Task item –
Copy exactly the stretch of data below from the line with "ring pip: (99, 55)" through the line with "pinky pip: (186, 65)", including both of those lines.

Human pose keypoint data
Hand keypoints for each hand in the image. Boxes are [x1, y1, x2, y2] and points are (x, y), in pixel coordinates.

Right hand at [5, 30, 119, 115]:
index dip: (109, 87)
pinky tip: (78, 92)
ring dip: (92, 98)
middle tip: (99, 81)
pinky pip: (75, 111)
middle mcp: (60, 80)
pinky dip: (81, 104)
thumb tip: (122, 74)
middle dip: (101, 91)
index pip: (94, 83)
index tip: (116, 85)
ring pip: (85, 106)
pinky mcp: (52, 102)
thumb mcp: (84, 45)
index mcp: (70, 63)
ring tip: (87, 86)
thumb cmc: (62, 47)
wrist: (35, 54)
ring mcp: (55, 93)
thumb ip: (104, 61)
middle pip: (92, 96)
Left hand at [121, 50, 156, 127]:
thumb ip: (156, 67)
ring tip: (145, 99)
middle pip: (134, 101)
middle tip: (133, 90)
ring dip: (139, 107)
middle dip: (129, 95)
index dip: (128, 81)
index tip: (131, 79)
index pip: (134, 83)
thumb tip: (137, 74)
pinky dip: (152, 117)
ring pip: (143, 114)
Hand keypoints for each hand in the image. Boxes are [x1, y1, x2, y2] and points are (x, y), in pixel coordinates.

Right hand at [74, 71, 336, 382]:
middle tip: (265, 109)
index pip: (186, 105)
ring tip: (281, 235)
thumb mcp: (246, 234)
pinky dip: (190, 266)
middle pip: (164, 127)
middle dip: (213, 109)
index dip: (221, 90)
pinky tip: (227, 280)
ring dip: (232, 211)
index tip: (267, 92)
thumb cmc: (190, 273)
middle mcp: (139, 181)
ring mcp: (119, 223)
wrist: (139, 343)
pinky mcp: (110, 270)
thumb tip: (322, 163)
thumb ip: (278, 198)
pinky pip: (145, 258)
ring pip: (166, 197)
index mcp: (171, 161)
...
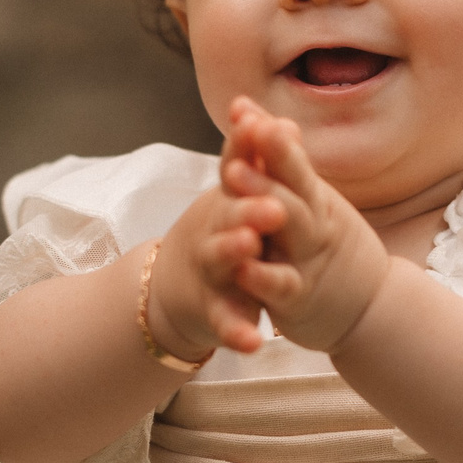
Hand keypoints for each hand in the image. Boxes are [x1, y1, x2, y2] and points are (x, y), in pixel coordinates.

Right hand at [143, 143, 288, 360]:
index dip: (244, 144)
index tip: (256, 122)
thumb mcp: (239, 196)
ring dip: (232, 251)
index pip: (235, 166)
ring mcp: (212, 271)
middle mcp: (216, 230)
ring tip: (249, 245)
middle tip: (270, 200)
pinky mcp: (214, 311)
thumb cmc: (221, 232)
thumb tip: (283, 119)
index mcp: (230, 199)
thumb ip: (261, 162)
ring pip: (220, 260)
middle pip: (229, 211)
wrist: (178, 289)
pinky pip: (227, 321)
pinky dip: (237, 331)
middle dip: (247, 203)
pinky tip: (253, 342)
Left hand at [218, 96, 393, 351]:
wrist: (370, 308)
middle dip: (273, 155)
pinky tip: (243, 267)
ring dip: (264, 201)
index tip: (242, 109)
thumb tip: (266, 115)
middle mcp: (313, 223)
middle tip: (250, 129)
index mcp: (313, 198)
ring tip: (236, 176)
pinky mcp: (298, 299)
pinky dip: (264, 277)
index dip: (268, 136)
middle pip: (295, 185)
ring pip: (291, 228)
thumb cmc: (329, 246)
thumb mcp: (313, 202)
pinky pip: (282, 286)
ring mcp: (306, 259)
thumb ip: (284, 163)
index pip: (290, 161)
---
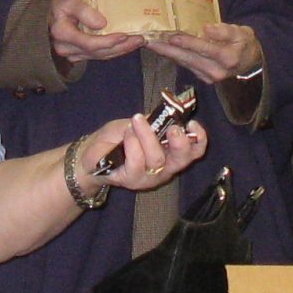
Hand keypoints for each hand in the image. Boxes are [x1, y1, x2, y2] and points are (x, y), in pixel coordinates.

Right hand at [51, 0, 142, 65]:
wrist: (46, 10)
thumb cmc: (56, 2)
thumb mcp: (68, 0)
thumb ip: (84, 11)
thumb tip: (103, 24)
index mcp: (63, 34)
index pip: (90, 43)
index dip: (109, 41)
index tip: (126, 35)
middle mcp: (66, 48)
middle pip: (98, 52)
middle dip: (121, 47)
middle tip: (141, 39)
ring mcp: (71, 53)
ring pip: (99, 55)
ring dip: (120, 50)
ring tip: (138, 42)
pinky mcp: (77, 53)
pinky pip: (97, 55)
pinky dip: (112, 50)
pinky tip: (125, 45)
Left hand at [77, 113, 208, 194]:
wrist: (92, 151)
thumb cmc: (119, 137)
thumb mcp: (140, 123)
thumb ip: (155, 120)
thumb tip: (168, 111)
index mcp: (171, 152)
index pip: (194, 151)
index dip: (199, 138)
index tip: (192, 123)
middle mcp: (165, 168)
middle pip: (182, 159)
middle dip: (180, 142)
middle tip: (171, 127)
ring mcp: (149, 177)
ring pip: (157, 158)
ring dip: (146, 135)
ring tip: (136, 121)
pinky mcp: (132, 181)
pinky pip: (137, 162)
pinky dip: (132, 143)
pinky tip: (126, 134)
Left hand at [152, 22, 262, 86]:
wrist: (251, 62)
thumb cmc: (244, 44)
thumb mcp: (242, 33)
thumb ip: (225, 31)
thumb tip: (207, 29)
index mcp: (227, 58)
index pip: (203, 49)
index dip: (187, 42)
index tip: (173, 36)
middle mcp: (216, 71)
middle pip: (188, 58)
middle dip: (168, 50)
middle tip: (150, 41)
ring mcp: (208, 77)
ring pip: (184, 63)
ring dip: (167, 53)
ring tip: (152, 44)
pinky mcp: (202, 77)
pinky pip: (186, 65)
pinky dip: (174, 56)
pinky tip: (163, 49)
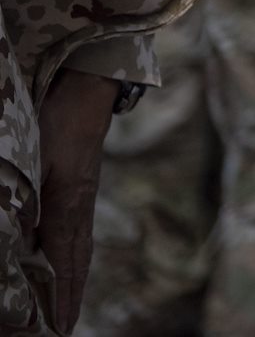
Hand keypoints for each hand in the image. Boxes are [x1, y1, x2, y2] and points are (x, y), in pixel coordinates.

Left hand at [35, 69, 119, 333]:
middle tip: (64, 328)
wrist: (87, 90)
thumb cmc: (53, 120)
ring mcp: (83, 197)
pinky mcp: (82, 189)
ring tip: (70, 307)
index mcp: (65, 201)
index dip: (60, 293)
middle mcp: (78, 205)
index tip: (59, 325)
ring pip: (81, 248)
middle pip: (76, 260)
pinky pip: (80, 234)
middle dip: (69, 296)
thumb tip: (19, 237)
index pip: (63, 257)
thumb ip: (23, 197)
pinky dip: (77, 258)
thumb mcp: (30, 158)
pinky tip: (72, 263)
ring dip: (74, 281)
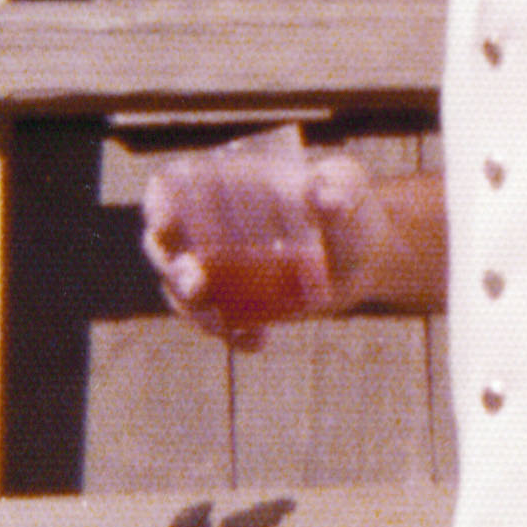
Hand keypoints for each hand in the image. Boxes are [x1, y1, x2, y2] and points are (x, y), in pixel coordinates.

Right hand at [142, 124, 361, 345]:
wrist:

Response to the exercise –
ring pip: (99, 55)
ring dip: (120, 50)
ring tip: (138, 42)
pinky mcp: (77, 53)
pinky pip: (97, 55)
pinky dip: (112, 50)
pinky tip: (125, 45)
Left hand at [77, 113, 208, 194]:
wrist: (92, 151)
thumb cmc: (119, 137)
thumb mcp: (140, 123)
thumb ip: (155, 120)
thumb tip: (168, 111)
index mcp: (171, 152)
index pip: (194, 151)
index dip: (199, 138)
index tip: (192, 123)
middle mcp: (165, 168)
middle pip: (182, 159)
middle dip: (180, 142)
middle tip: (171, 127)
ring mcp: (149, 177)
ring pip: (157, 158)
ring dip: (146, 135)
ring tip: (136, 121)
pinky mcp: (132, 181)
pinky pip: (137, 162)
pinky dip: (132, 143)
pinky tip: (126, 134)
Left hand at [152, 22, 262, 86]:
wrist: (251, 62)
thumb cmc: (244, 44)
thumb mcp: (242, 33)
thumb ip: (225, 31)
thumb tip: (207, 29)
index mcp: (227, 58)
index pip: (203, 49)
index dip: (187, 42)
index tip: (173, 36)
middle mcp: (216, 71)
middle pip: (188, 58)
middle dip: (168, 50)
middle tip: (150, 41)
ring mcp: (208, 77)
ring pip: (184, 63)
ring dip: (167, 53)
ring tip: (152, 44)
pinky mcp: (202, 77)
pinky pip: (186, 65)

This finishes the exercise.